Double Buffering for Game objects, what's a nice clean generic C++ way?

Question

This is in C++.

So, I'm starting from scratch writing a game engine for fun and learning from the ground up. One of the ideas I want to implement is to have game object state (a struct) be double-buffered. For instance, I can have subsystems updating the new game object data while a render thread is rendering from the old data by guaranteeing there is a consistent state stored within the game object (the data from last time). After rendering of old and updating of new is finished, I can swap buffers and do it again.

Question is, what's a good forward-looking and generic OOP way to expose this to my classes while trying to hide implementation details as much as possible? Would like to know your thoughts and considerations.

I was thinking operator overloading could be used, but how do I overload assign for a templated class's member within my buffer class?

for instance, I think this is an example of what I want:

doublebuffer<Vector3> data;
data.x=5; //would write to the member x within the new buffer
int a=data.x; //would read from the old buffer's x member
data.x+=1; //I guess this shouldn't be allowed

If this is possible, I could choose to enable or disable double-buffering structs without changing much code.
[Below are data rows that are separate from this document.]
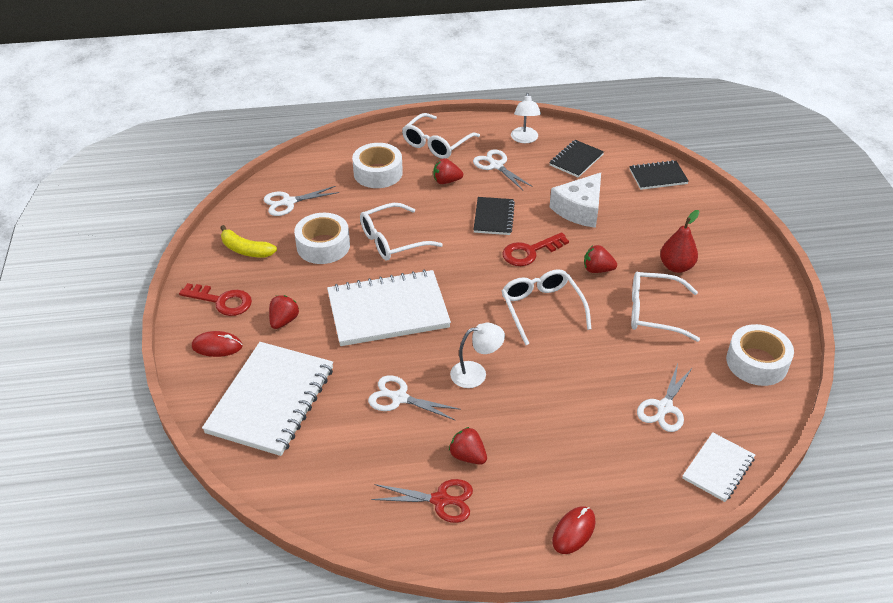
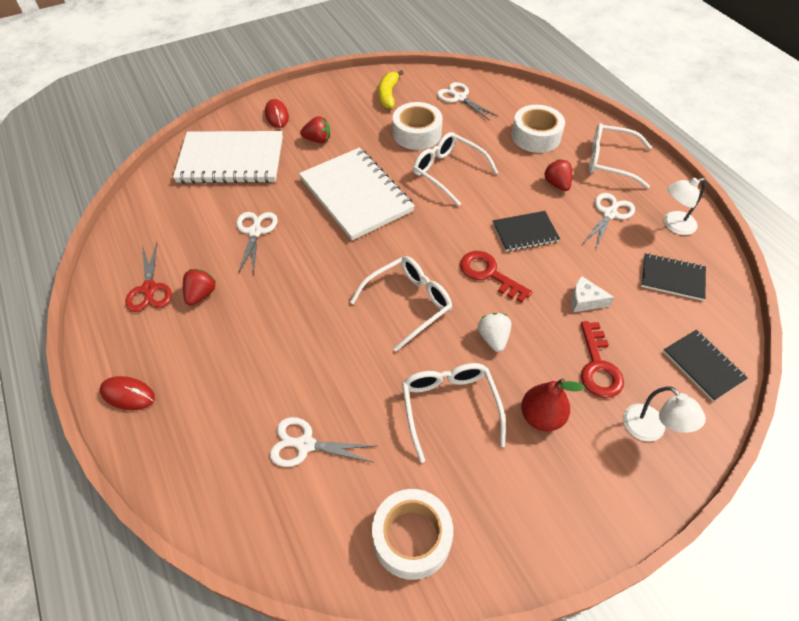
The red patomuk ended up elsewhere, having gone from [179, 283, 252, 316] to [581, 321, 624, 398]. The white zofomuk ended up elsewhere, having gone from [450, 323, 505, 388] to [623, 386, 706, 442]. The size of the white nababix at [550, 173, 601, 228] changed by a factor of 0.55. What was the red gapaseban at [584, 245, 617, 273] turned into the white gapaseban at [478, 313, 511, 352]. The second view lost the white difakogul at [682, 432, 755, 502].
This is what I was considering:

template <class T>
class doublebuffer{
    T T1;
    T T2;
    T * current=T1;
    T * old=T2;
public:
    doublebuffer();
    ~doublebuffer();
    void swap();
    operator=()?...
};

and a game object would be like this:

struct MyObjectData{
    int x;
    float afloat;
}

class MyObject: public Node {
    doublebuffer<MyObjectData> data;

    functions...
}

What I have right now is functions that return pointers to the old and new buffer, and I guess any classes that use them have to be aware of this. Is there a better way?

Answer 1

I recently dealt with a similar desire in a generalized way by "snapshotting" a data structure that used Copy-On-Write under the hood. An aspect I like of this strategy is that you can make many snapshots if you need them, or just have one at a time to get your "double buffer".
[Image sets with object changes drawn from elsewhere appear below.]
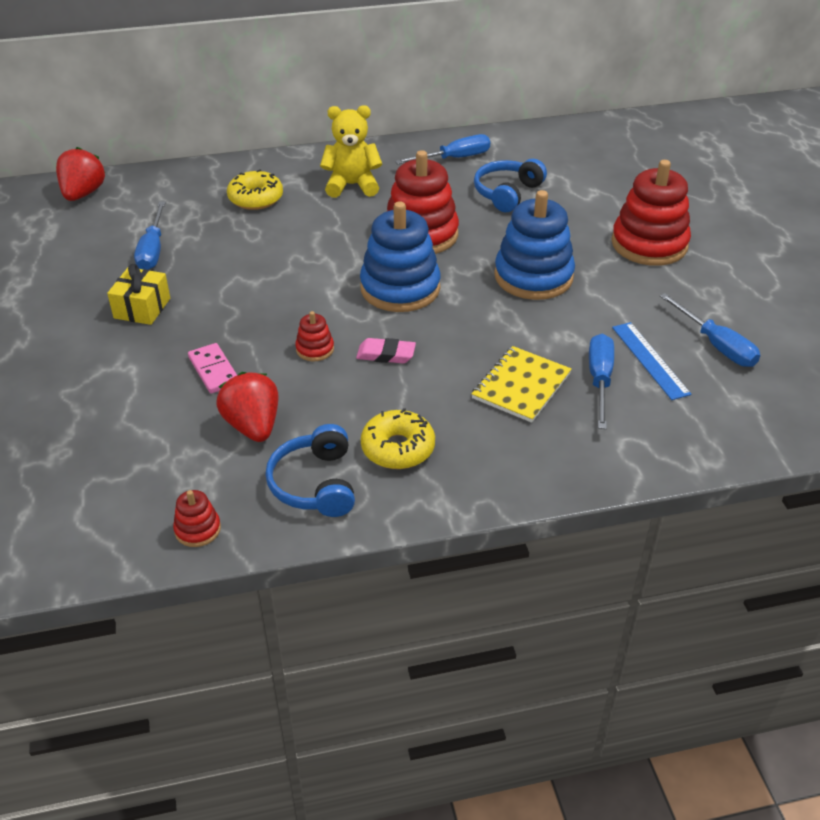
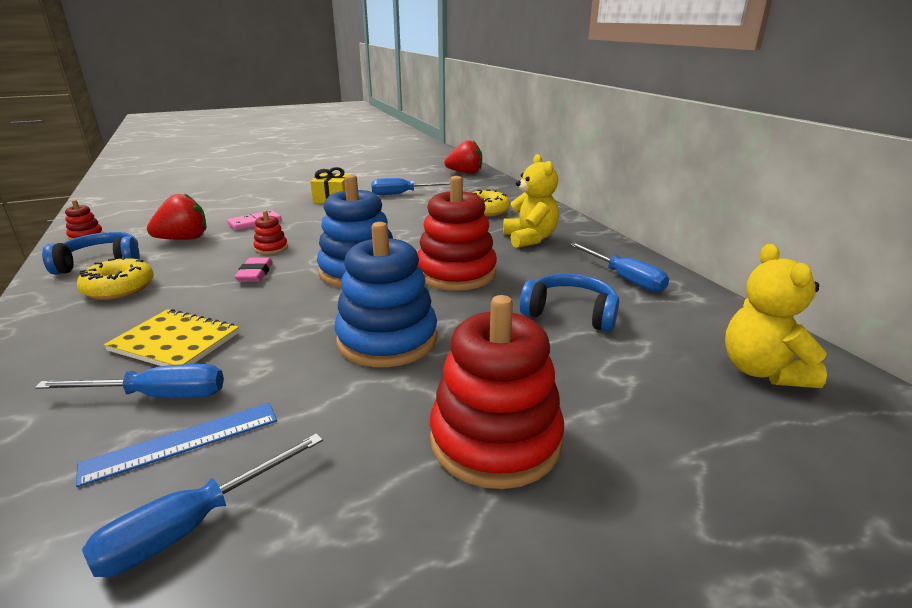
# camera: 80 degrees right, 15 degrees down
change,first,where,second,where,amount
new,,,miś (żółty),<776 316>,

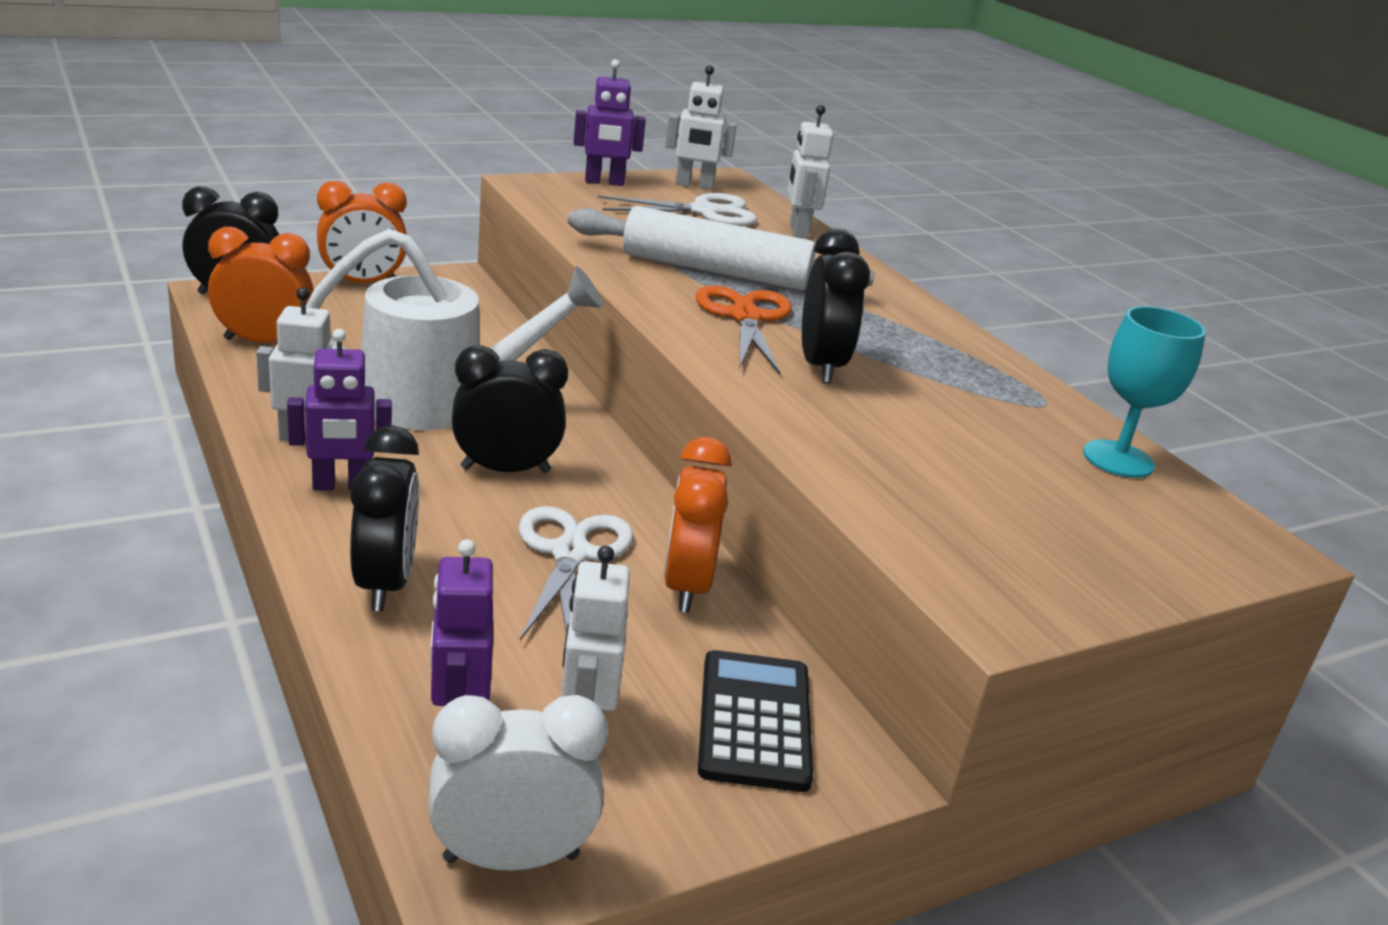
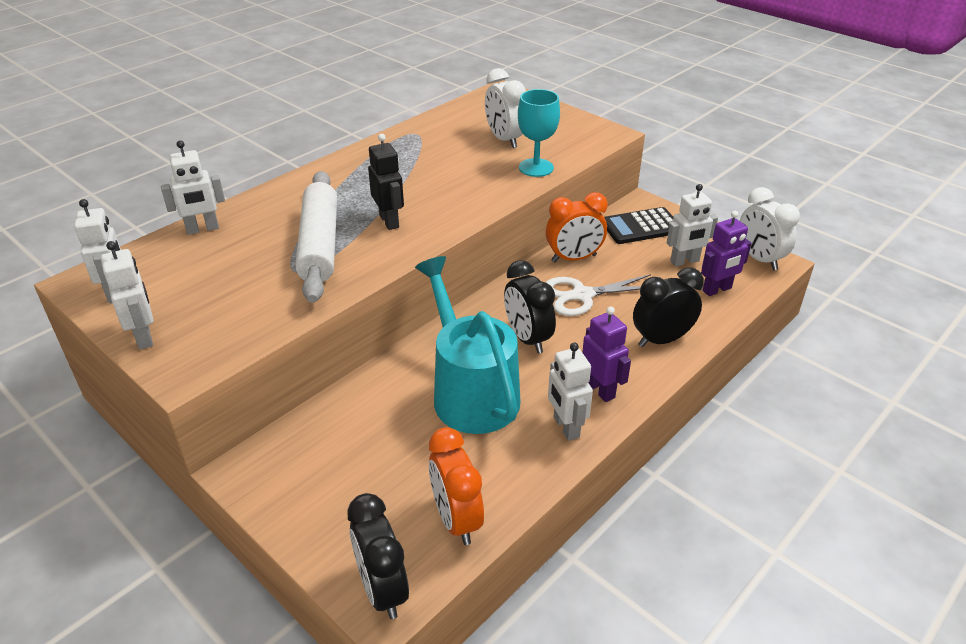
# camera: 105 degrees left, 10 degrees up
change,first,where,second,where,amount
repainted,robot (fioletowy),<610 122>,robot (biały),<127 295>,
swapped,nożyczki (pomarańczowy),<744 329>,robot (czarny),<386 182>,
repainted,konewka (biały),<454 329>,konewka (turkusowy),<468 345>,
new,,,budzik (biały),<505 108>,
shifted,kielich (turkusowy),<1144 392>,,<539 133>,
gone,budzik (pomarańczowy),<362 232>,,,
gone,nożyczki (biały),<677 209>,,,
gone,budzik (czarny),<836 306>,,,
Without sweating too many implementation details, here's some pseudocode:

snapshottable<Vector3> data;
data.writable().x = 5; // write to the member x

// take read-only snapshot
const snapshottable<Vector3>::snapshot snap (data.createSnapshot());

// since no writes have happened yet, snap and data point to the same object

int a = snap.x; //would read from the old buffer's x member, e.g. 5

data.writable().x += 1; //this non-const access triggers a copy

// data & snap are now pointing to different objects in memory
// data.readable().x == 6, while snap.x == 5

In your case, you'd snapshot your state and pass it to render. Then you'd allow your update to operate on the original object. Reading it with const access through readable() would not trigger a copy... while accessing with writable() would trigger a copy.

I used some tricks on top of Qt's QSharedDataPointer to do this. They differentiate const and non-const access via (->), such that reads from a const object won't trigger the copy on write mechanics.

Answer 2

I wouldn't do anything 'clever' with operator overloading if I were you. Use it for completely unsurprising stuff which is as close as possible to what the native operator would do, and nothing else.

Not really clear that your scheme particularly helps with multiple writing threads anyway - how do you know which one 'wins' when several threads read old state and write to the same new state, overwriting any earlier writes?

But if it is a useful technique in your app, then I'd have 'GetOldState' and 'GetNewState' methods which make it completely clear what's going on.